A 12AX7 (7025) has a gain factor of 100, the highest of the bunch. A replacement tube can have slightly less gain so the hiss would indeed drop.
A 5751 has a gain factor of around 70, so replacing the 12AX7 with one of these would decrease the hiss just by the natural gain reduction of the tube by around 25 or 30 %.
a 12AT7 has a gain factor of around 60 , making it even less than a 5751. Swap that 12AX7 with one of these and certainly the hiss will drop as well.
If the original 12AX7 had the highest gain of any of the replacements than the hiss would be reduced because the overall gain of the signal going to the power tubes is reduced. A really good tech should tell us WHY he replaced the tube and if there was a difference in gain factors. You do this with a scope and multimeter.
A noisy tube is not the same as a weaker tube.
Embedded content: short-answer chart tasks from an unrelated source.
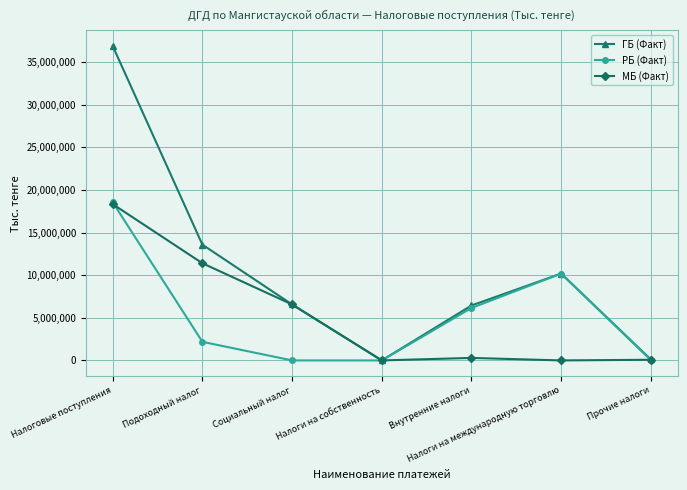

Is this an area chart (filled region under the line)?

No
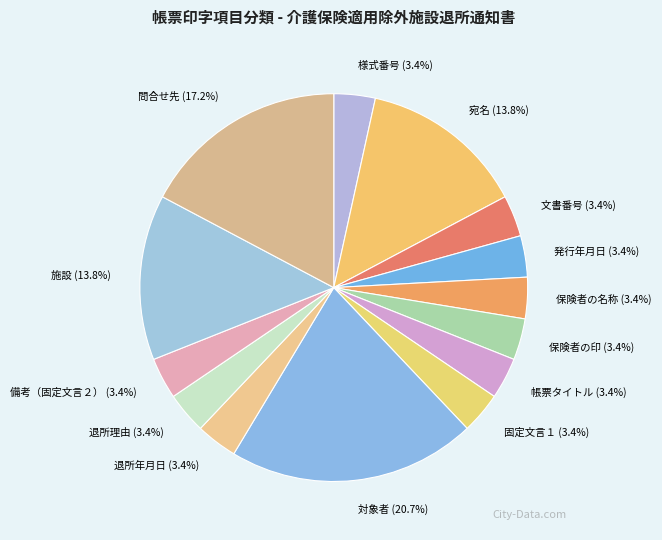

What is the total percentage of 問合せ先 and 発行年月日?

20.7%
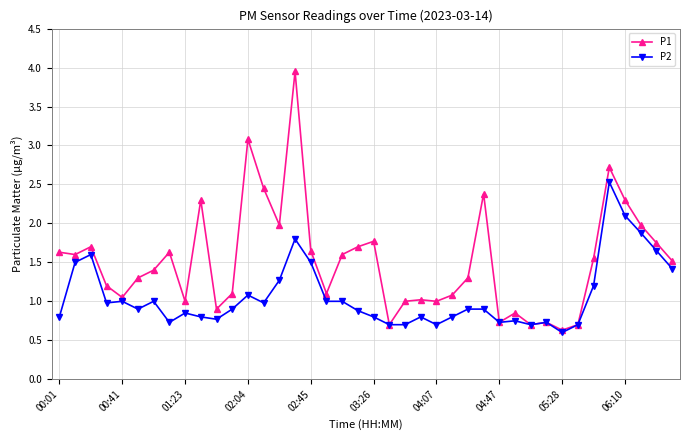

True or false: P1 has more than 1 points higher than both neighbors.

True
Many players pull 12AX7's on the front end and replace them with 12AT7's to purposely reduce the preamp gain. Some say it improves overall headroom, maybe it does maybe it doesn't. To me it appears that it just reduces the gain of the amp. IF the amp is designed with tubes X,Y + Z, those are the tubes I use.
As stated above, if an amp HISSES, sure it is very possible that a tube is causing it, but it is also possible that it has nothing to do with tubes. Changing a tube with a lessor gain factor gives the appearance of fixing the hiss but in all practicality the same amount of hiss is still present, but now at a lower gain level so it sounds like it is fixed.